Objective: Our objective was to examine generalists relative to other medical faculty in advancement and academic productivity.
Design: In 2012, we conducted a follow-up survey (n = 607) of 1214 participants in the 1995 National Faculty Survey cohort and supplemented survey responses with publicly available data.
Participants: Participants were randomly selected faculty from 24 US medical schools, oversampling for generalists, underrepresented minorities, and senior women.
Main measures: The primary outcomes were (1) promotion to full professor and (2) productivity, as indicated by mean number of peer-reviewed publications, and federal grant support in the prior 2 years. When comparing generalists with medical specialists, surgical specialists, and basic scientists on these outcomes, we adjusted for gender, race/ethnicity, effort distribution, parental and marital status, retention in academic career, and years in academia. When modeling promotion to full professor, we also adjusted for publications.

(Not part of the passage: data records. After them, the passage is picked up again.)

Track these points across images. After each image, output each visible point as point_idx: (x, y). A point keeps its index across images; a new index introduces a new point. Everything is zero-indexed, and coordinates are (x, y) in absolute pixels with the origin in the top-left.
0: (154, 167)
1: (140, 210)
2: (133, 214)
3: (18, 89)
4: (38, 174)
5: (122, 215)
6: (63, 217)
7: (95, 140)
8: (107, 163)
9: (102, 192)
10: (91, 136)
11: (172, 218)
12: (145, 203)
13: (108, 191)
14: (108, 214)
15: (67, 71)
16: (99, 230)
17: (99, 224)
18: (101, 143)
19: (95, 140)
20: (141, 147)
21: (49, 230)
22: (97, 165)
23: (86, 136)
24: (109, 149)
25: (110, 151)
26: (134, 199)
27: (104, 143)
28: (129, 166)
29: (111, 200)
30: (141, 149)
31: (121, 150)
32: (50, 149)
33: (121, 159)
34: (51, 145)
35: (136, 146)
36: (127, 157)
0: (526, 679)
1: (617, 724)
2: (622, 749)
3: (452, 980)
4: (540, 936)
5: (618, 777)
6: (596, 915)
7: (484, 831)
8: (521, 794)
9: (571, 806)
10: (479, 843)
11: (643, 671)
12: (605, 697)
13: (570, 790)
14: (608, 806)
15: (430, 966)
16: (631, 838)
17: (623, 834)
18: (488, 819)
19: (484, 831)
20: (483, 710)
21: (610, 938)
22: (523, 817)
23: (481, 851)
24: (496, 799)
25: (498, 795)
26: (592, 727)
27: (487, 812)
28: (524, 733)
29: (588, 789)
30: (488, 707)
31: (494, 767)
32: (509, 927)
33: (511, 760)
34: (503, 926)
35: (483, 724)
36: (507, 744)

Key results: In the intervening 17 years, generalists were least likely to have become full professors (53%) compared with medical specialists (67%), surgeons (66%), and basic scientists (78%, p < 0.0001). Generalists had a lower number of publications (mean = 44) than other faculty [medical specialists (56), surgeons (57), and basic scientists (83), p < 0.0001]. In the prior 2 years, generalists were as likely to receive federal grant funding (26%) as medical (21%) and surgical specialists (21%), but less likely than basic scientists (51%, p < 0.0001). In multivariable analyses, generalists were less likely to be promoted to full professor; however, there were no differences in promotion between groups when including publications as a covariate.
Conclusions: Between 1995 and 2012, generalists were less likely to be promoted than other academic faculty; this difference in advancement appears to be related to their lower rate of publication.
Keywords: academic medicine; academic promotion; faculty advancement; faculty development; general internal medicine; medical education-faculty development; primary care.